§ TASK DIRECTIONS
Repeat precisely the line in which "Старт для дизайнера" occurs and all lines that follow it in the entries below. Pictures must be omitted.
★ ★ ★ ★
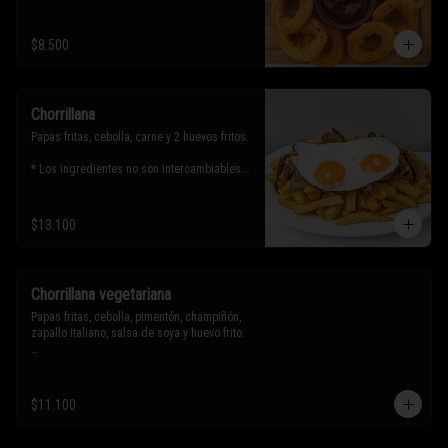
$8.500
Chorrillana
Papas fritas, cebolla, carne y 2 huevos fritos.

* Los ingredientes no son intercambiables. 
Sólo puedes solicitar eliminar un 
ingrediente.
$13.100
Chorrillana vegetariana
Papas fritas, cebolla, pimentón, champiñón, 
zapallo italiano, salsa de soya y huevo frito.

* Los ingredientes no son intercambiables. 
Sólo puedes solicitar eliminar un 
$11.100
ingrediente.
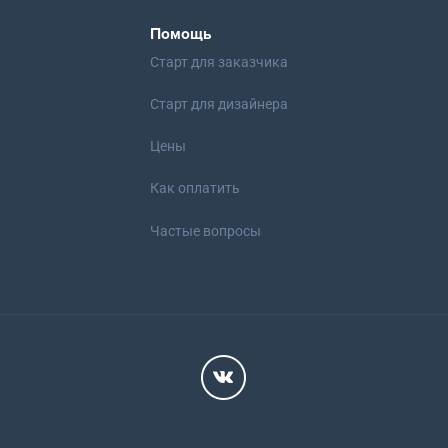
Помощь
Старт для заказчика
Старт для дизайнера
Цены
Как оплатить
Частые вопросы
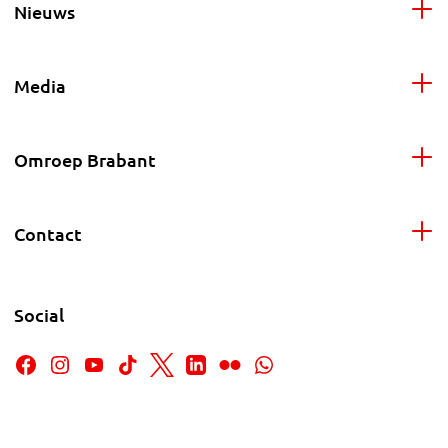
Nieuws
Media
Omroep Brabant
Contact
Social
★ ★ ★ ★
§ TASK SOLUTION
Старт для дизайнера
Цены
Как оплатить
Частые вопросы
Nieuws
Media
Omroep Brabant
Contact
Social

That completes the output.